Using an inverse method to estimate the hydraulic properties of crusted soils from tension-disc infiltrometer data

An inverse procedure was used to estimate the soil hydraulic characteristics of a two-layered soil system - soil surface crust and subsoil - from data obtained during a tension-disc infiltration experiment. The inverse procedure combined the Levenberg-Marquardt nonlinear parameter optimization method with a numerical solution of the axisymmetric variably-saturated flow equation. The objective function was defined in terms of the cumulative infiltration curve and the final water content measured directly below the tension-disc infiltrometer at the end of the experiment; this final water content was assumed to correspond to the final supply pressure head. We analyzed two infiltration experiments carried out with a 25-cm diameter tension-disc infiltrometer. One experiment was carried out on a two-layered system, and a second after removal of the surface crust covering the sandy subsoil. Both experiments were performed with six consecutive supply tensions.
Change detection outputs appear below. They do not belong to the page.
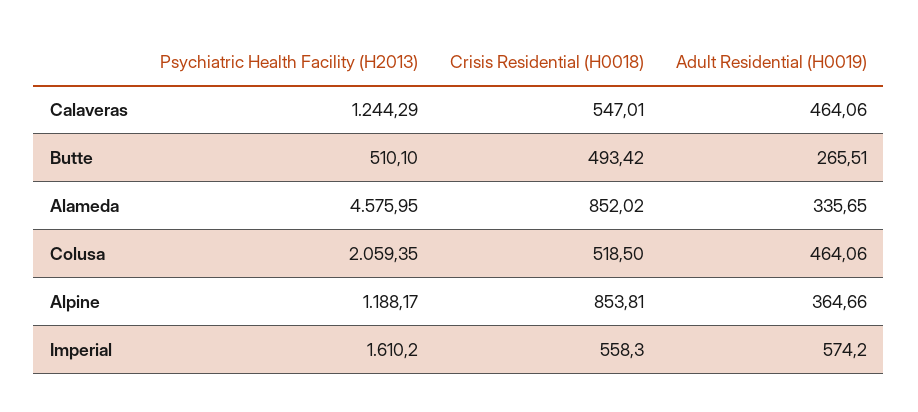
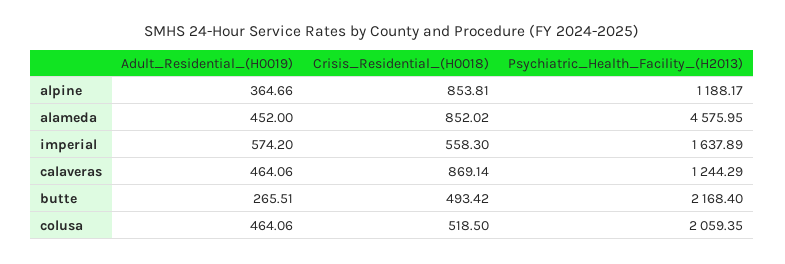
  {
    "Psychiatric Health Facility (H2013)": {
      "Calaveras": 1244.29,
-     "Butte": 510.1,
+     "Butte": 2168.4,
      "Alameda": 4575.95,
      "Colusa": 2059.35,
      "Alpine": 1188.17,
-     "Imperial": 1610.2
+     "Imperial": 1637.89
    },
    "Crisis Residential (H0018)": {
-     "Calaveras": 547.01,
+     "Calaveras": 869.14,
      "Butte": 493.42,
      "Alameda": 852.02,
      "Colusa": 518.5,
      "Alpine": 853.81,
      "Imperial": 558.3
    },
    "Adult Residential (H0019)": {
      "Calaveras": 464.06,
      "Butte": 265.51,
-     "Alameda": 335.65,
+     "Alameda": 452,
      "Colusa": 464.06,
      "Alpine": 364.66,
      "Imperial": 574.2
    }
  }

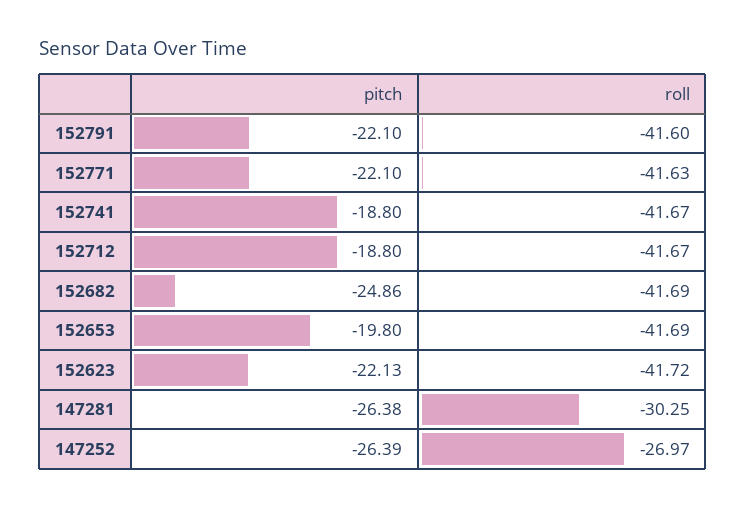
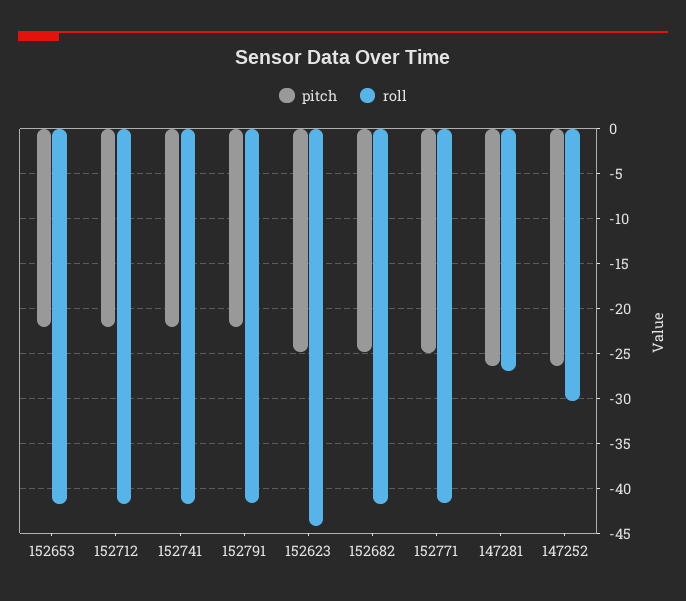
  {
    "pitch": {
      "152791": -22.1,
-     "152771": -22.1,
+     "152771": -25,
-     "152741": -18.8,
+     "152741": -22,
-     "152712": -18.8,
+     "152712": -22,
      "152682": -24.86,
-     "152653": -19.8,
+     "152653": -22,
-     "152623": -22.13,
+     "152623": -25,
      "147281": -26.38,
      "147252": -26.39
    },
    "roll": {
      "152791": -41.6,
      "152771": -41.63,
      "152741": -41.67,
      "152712": -41.67,
      "152682": -41.69,
      "152653": -41.69,
-     "152623": -41.72,
+     "152623": -44,
-     "147281": -30.25,
+     "147281": -27,
-     "147252": -26.97
+     "147252": -30
    }
  }

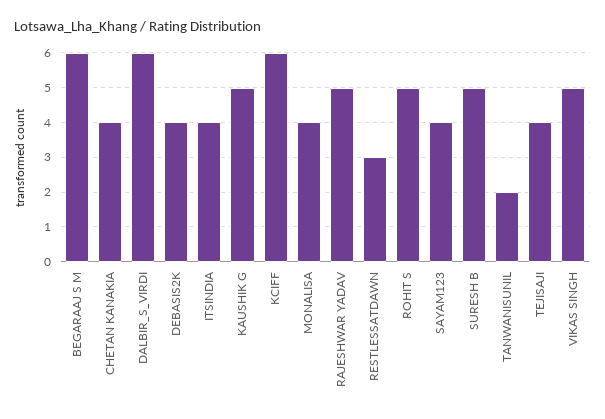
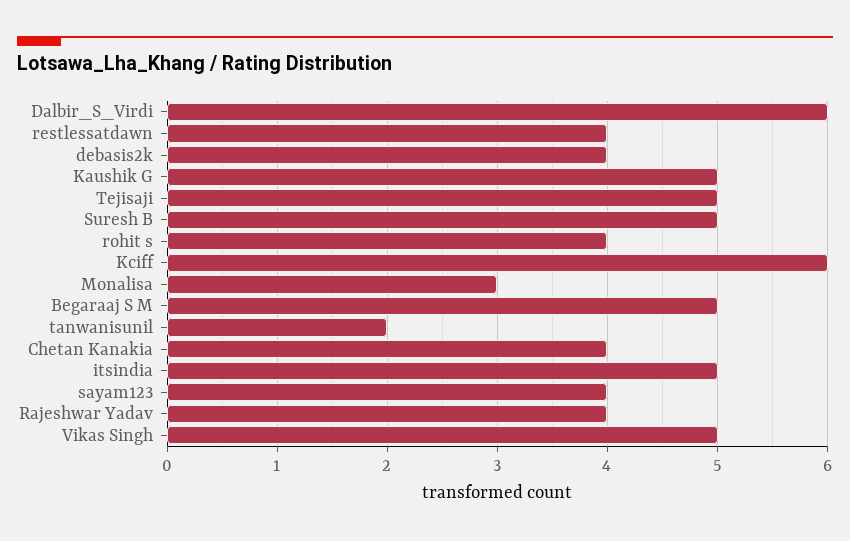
  {
-   "BEGARAAJ S M": 6,
+   "BEGARAAJ S M": 5,
    "CHETAN KANAKIA": 4,
    "DALBIR_S_VIRDI": 6,
    "DEBASIS2K": 4,
-   "ITSINDIA": 4,
+   "ITSINDIA": 5,
    "KAUSHIK G": 5,
    "KCIFF": 6,
-   "MONALISA": 4,
+   "MONALISA": 3,
-   "RAJESHWAR YADAV": 5,
+   "RAJESHWAR YADAV": 4,
-   "RESTLESSATDAWN": 3,
+   "RESTLESSATDAWN": 4,
-   "ROHIT S": 5,
+   "ROHIT S": 4,
    "SAYAM123": 4,
    "SURESH B": 5,
    "TANWANISUNIL": 2,
-   "TEJISAJI": 4,
+   "TEJISAJI": 5,
    "VIKAS SINGH": 5
  }

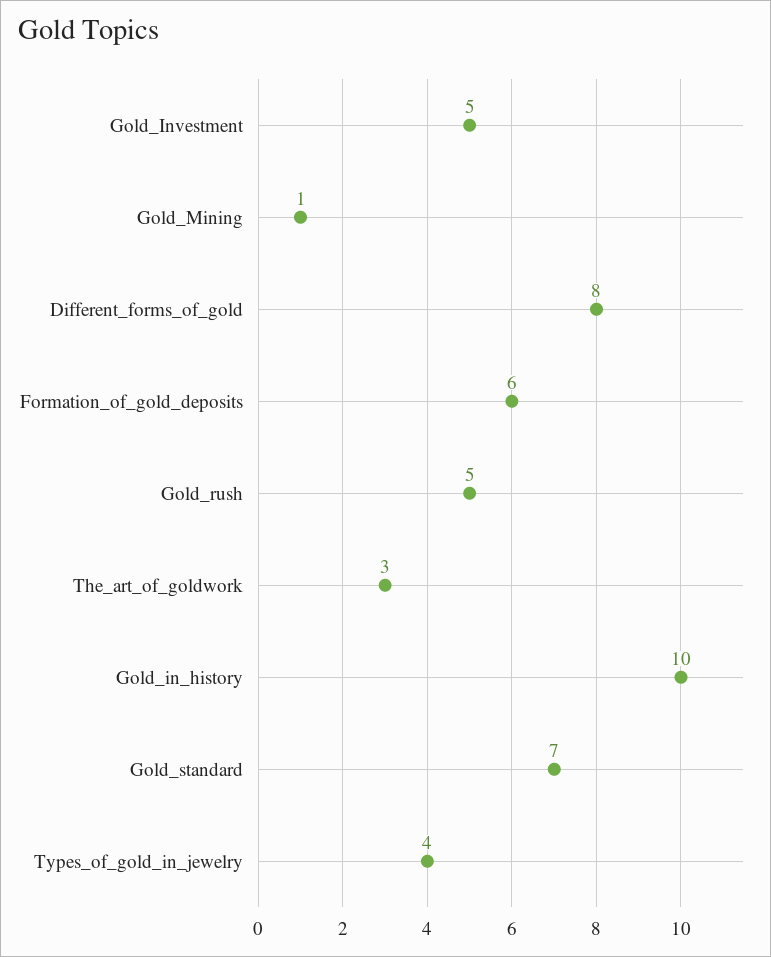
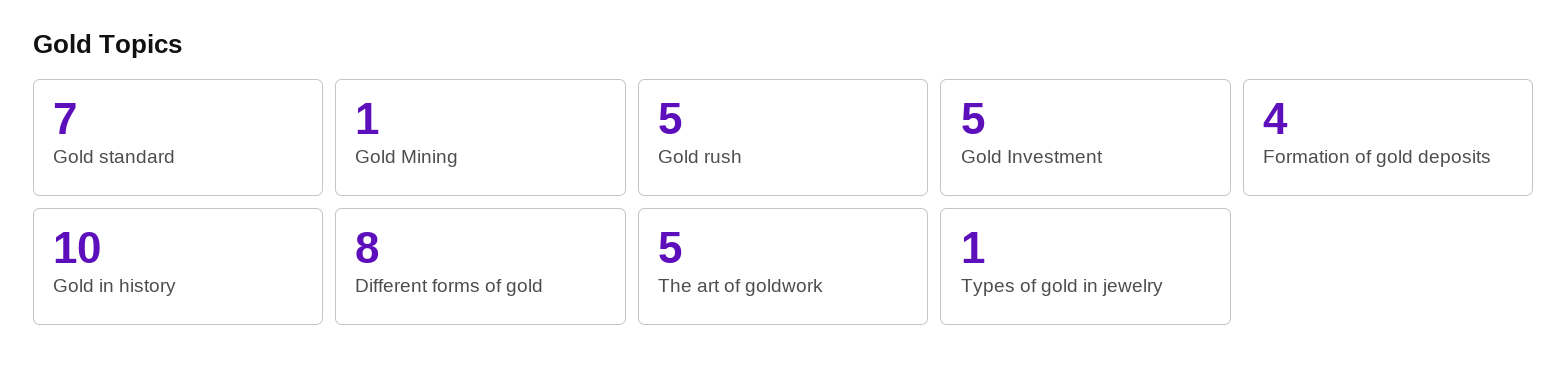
  {
    "Gold_Investment": 5,
    "Gold_Mining": 1,
    "Different_forms_of_gold": 8,
-   "Formation_of_gold_deposits": 6,
+   "Formation_of_gold_deposits": 4,
    "Gold_rush": 5,
-   "The_art_of_goldwork": 3,
+   "The_art_of_goldwork": 5,
    "Gold_in_history": 10,
    "Gold_standard": 7,
-   "Types_of_gold_in_jewelry": 4
+   "Types_of_gold_in_jewelry": 1
  }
We first analyzed the infiltration experiment for the subsoil only, thus yielding its hydraulic characteristics. Subsequent analysis of the infiltration experiment for the two-layered system with known hydraulic properties of the subsoil provided estimates of the hydraulic properties of the surface crust. We further compared the estimated hydraulic parameters of the subsoil with those obtained using Wooding's analytical method [Wooding, R.A., 1968. Steady infiltration from a shallow circular pond. Water Resour. Res. 4, 1259-1273] and predictions based on a neural network model requiring textural input information. All three methods generated roughly the same results. The numerical inversion technique proved to be a convenient tool for estimating the soil hydraulic properties of both the surface crust and the subsoil.